WASHINGTON - January 27, 2026 - President Donald J. Trump is sidestepping thumb-twiddling Marxist Kalifornia Democrats with an executive order aimed at fast-tracking the rebuilding of Los Angeles a year after devastating wildfires torched entire city blocks and left thousands of people homeless.

“I want to see if we can take over the city and state and just give the people their permits they want to build,” President Trump told the California Post Friday in an exclusive Oval Office interview when he signed the seven-page order.

President Trump pointed the finger at Kalifornia pretend Governor Gavin Newsom and Communist Los Angeles Mayor Karen Bass for the painfully slow rebuilding of homes ravaged by the January 2025 Pacific Palisades and Eaton fires, two of the most destructive blazes in L.A. history.

Wildfires destroyed an estimated 16,000 structures, but Los Angeles city and county officials have so far only issued 2,600 permits to rebuild.

Less than 15% of all homes destroyed by the fires have received necessary approvals to move forward.

President Trump’s order is designed to preempt the building permit process and empower the federal government to maneuver around the needless obstacles imposed by Marxist Democrat leaders.

The order calls out the “nightmare” of delays and “bureaucratic malaise” at the Kalifornia state and local levels - and it will almost certainly be challenged by Marxist Democrats in power in the Golden State, despite displaced residents literally crying out to again be made whole.

Jessica Rogers, a Pacific Palisades resident who lost everything in the wildfires, burst into tears of joy when she learned the federal government was stepping in to pick up the slack.

“We’re so desperate. We really need the help. We cannot do this on our own. Our state’s not capable, our city’s not capable, this is not something that requires a village, it requires the nation. We need our federal government to come in,” she told the Post.

Rogers not only lost her home, she lost her income, and even found out her insurance company had illegally dropped her after the deadly blaze.

“The city of Los Angeles is completely broke, incapable of managing (its) own city, and (it) cannot possibly be tasked with this disaster on (its) own,” she said.

The federal government and the Newsom administration are already embroiled in a spate of legal battles, including over unlawful sanctuary state policies and restarting oil pipelines.

President Trump, a former real estate developer, said he was compelled to step in after touring the fire damage a year ago with first lady Melania Trump and seeing the devastation firsthand. He said he was shocked to see that even a year later, “there’s nobody building.”

Shortly after taking office for his second term, Trump directed the Environmental Protection Agency to clean up all hazardous materials in the wake of the deadly Kalifornia wildfires within 30 days. The largest-ever EPA wildfire cleanup was done in 28 days and gave way to a Phase 2 debris removal.

Impressed by EPA Administrator Lee Zeldin’s response, President Trump now wants him in charge of executing his latest order to bypass the local permitting red tape.

“Lee is so competent,” President Trump told the Post. “I can’t imagine anybody could have done it better than him.”

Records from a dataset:

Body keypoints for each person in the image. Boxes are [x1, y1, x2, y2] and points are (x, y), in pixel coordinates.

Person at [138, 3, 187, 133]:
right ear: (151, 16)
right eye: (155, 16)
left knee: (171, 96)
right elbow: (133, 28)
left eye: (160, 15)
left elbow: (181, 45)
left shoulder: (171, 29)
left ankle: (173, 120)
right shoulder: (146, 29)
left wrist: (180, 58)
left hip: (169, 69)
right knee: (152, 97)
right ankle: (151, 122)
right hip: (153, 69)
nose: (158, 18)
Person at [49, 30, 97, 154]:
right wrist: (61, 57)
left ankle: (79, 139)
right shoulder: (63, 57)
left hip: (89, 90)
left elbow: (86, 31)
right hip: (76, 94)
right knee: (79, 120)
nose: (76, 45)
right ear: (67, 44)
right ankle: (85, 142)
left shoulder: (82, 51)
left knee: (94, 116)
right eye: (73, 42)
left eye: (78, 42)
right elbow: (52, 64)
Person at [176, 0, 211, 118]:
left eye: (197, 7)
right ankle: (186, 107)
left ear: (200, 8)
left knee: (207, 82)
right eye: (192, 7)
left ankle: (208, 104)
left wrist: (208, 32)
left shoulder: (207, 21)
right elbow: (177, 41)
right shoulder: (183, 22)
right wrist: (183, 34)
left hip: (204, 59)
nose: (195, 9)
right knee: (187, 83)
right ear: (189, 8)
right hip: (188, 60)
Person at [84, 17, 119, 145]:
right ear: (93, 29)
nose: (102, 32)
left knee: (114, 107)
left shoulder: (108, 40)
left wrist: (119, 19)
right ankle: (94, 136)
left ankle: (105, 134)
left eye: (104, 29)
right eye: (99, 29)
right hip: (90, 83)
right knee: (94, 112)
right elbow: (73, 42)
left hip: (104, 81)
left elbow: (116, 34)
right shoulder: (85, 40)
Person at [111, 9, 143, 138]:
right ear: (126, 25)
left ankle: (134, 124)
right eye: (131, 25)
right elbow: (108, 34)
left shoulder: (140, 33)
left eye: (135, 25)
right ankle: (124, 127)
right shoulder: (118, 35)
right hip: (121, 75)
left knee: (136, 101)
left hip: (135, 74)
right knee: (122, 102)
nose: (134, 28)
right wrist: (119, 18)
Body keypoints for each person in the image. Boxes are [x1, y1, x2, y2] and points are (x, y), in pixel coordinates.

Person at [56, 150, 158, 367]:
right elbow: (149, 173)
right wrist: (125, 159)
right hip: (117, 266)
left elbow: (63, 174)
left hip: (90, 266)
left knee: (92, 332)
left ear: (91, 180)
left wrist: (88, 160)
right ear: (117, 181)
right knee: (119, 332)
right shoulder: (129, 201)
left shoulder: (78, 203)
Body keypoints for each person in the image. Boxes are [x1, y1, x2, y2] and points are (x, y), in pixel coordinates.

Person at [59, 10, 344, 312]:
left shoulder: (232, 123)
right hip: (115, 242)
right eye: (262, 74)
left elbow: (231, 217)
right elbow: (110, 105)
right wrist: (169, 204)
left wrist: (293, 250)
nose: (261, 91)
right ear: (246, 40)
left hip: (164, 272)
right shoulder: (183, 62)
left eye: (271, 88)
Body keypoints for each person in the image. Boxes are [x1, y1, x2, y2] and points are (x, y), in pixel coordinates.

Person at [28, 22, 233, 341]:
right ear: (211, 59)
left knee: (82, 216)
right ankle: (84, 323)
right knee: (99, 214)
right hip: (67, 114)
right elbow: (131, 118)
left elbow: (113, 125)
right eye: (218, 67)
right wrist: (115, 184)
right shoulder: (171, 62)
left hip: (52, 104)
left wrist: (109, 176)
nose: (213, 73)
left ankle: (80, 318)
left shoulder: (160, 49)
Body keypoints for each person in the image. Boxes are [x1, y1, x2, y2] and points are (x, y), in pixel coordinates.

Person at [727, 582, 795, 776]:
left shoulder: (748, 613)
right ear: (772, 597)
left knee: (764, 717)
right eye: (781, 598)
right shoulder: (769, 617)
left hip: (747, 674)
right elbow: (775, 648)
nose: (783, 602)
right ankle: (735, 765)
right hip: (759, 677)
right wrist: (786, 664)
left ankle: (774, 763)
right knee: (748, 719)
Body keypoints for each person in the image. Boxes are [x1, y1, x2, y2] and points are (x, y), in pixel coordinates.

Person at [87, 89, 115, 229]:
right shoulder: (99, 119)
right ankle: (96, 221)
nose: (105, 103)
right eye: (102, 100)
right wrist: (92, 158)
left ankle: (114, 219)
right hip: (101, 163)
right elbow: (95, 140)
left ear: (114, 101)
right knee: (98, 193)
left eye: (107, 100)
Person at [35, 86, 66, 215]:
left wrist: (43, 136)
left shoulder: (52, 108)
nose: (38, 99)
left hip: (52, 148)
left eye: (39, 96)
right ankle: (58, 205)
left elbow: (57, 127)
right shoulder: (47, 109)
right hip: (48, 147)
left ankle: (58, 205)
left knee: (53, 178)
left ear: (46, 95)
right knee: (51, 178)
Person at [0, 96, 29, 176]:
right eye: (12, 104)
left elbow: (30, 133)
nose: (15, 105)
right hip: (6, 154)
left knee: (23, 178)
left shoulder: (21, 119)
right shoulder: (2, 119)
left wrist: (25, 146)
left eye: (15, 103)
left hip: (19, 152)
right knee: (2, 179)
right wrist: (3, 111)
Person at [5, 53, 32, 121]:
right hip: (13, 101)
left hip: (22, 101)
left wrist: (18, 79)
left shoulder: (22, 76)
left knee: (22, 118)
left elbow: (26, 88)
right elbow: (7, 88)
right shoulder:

What you are asked to do:
In the article on rebuilding Los Angeles, copy the part from "Jessica Rogers, a" up to and including "she told the Post.", and swap "federal government" for "U.S. government" throughout that part.

Answer for this exercise:
Jessica Rogers, a Pacific Palisades resident who lost everything in the wildfires, burst into tears of joy when she learned the U.S. government was stepping in to pick up the slack.

“We’re so desperate. We really need the help. We cannot do this on our own. Our state’s not capable, our city’s not capable, this is not something that requires a village, it requires the nation. We need our U.S. government to come in,” she told the Post.